• _Short exercise_
Reproduce the following lines word for word, from the first line through the line that contains "കൊടുക്കാത്തവരുടെ", including both of those lines.

-- Start of Records supplied --

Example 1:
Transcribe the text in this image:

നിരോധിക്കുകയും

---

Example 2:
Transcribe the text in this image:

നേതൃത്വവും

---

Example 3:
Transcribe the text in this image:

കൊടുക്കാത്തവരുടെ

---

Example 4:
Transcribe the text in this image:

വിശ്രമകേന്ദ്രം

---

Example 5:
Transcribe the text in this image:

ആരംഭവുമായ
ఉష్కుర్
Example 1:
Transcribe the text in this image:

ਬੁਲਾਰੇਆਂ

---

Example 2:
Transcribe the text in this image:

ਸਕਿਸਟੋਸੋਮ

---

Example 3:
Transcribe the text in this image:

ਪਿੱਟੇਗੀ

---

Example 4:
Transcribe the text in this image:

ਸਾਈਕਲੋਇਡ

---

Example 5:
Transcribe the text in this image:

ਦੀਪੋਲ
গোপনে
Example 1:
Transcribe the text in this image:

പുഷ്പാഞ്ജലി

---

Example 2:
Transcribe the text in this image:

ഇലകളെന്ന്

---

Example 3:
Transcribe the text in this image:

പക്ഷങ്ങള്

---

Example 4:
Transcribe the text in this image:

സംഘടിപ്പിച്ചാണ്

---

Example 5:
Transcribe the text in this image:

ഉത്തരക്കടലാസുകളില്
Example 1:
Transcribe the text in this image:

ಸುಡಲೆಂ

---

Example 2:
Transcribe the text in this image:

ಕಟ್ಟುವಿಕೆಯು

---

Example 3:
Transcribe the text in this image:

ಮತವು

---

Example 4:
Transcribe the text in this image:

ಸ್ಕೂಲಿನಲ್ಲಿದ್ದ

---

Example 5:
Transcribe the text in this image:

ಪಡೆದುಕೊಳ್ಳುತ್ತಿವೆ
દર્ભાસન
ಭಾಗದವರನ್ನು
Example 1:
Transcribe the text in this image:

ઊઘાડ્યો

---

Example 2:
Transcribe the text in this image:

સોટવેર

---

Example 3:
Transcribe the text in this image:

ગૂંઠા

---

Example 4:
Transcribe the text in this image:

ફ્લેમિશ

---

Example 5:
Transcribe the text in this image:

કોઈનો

-- End of Records supplied --

• _Exercise output_
Example 1:
Transcribe the text in this image:

നിരോധിക്കുകയും

---

Example 2:
Transcribe the text in this image:

നേതൃത്വവും

---

Example 3:
Transcribe the text in this image:

കൊടുക്കാത്തവരുടെ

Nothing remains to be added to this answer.